© 2020 Strange Loop
Debugging highly concurrent distributed systems in a noisy network environment is an exceptionally challenging endeavor. On the one hand, evaluating all possible orders in which program events can occur is a task ill-suited to human cognition, rendering a pure analytic understanding of the control flow of such a system beyond the reach of any individual programmer. On the other hand, a more “empirical” approach to the task is also fraught with difficulty, as the dependence of severe bugs on precise timings or transient network conditions makes every part of the debugging cycle – from bug replication to verification of a fix – a Sisyphean labor bordering on the impossible.

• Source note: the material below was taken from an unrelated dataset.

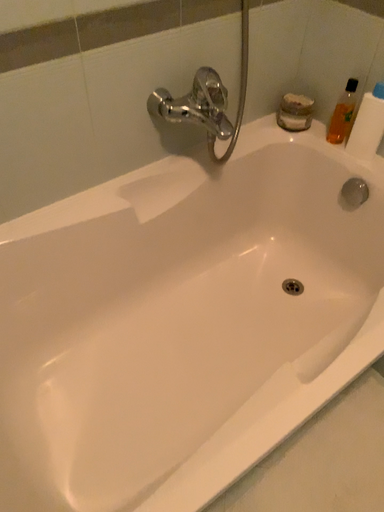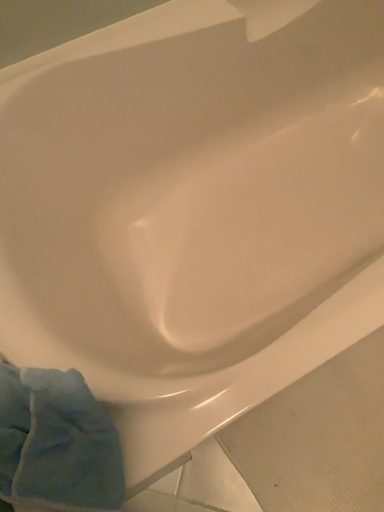
Question: How did the camera likely rotate when shooting the video?

Choices:
 (A) rotated right
 (B) rotated left

Answer: (B)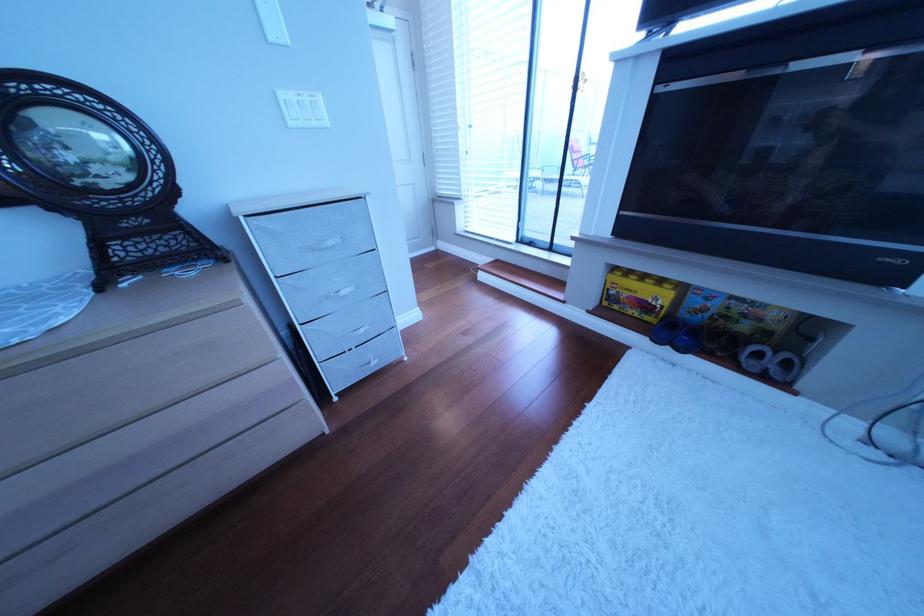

One approach which has been developed to ameliorate this situation is that of deterministic simulation, wherein the hardware components of the system – including hard disks, network links, and the machines themselves – are replaced in testing with software which fulfills the contracts of those systems, but whose state is completely transparent to the developer. This enables the simulation of a wide diversity of failure modes including network failures, disk failures or space exhaustion, unexpected machine shutdown or reboot, IP address changes, and even entire datacenter failures. Moreover, once a particular pattern of failures has been identified which uncovers a bug, the determinism property of the simulation means that the exact same series of events can be replayed an indefinite number of times, greatly facilitating the debugging process, and providing confidence when a bug has been fixed.
Attendees of this talk will gain an understanding of the benefits, drawbacks, and tradeoffs involved in implementing a deterministic simulation framework, with frequent reference both to theory and to real-world engineering experience gleaned from applying this method to a complex distributed system. Attendees will also learn about language features which aid in the development of such a framework.
Will Wilson works on the engineering team at FoundationDB (https://foundationdb.com). Will started his career in biotechnology, leading a successful R&D effort in spinal cord injury diagnostics, currently undergoing commercialization by a company he co-founded. Since then, Will has worked in a variety of technical and business roles at data science and data virtualization startups. Will has a degree in math and philosophy from Yale.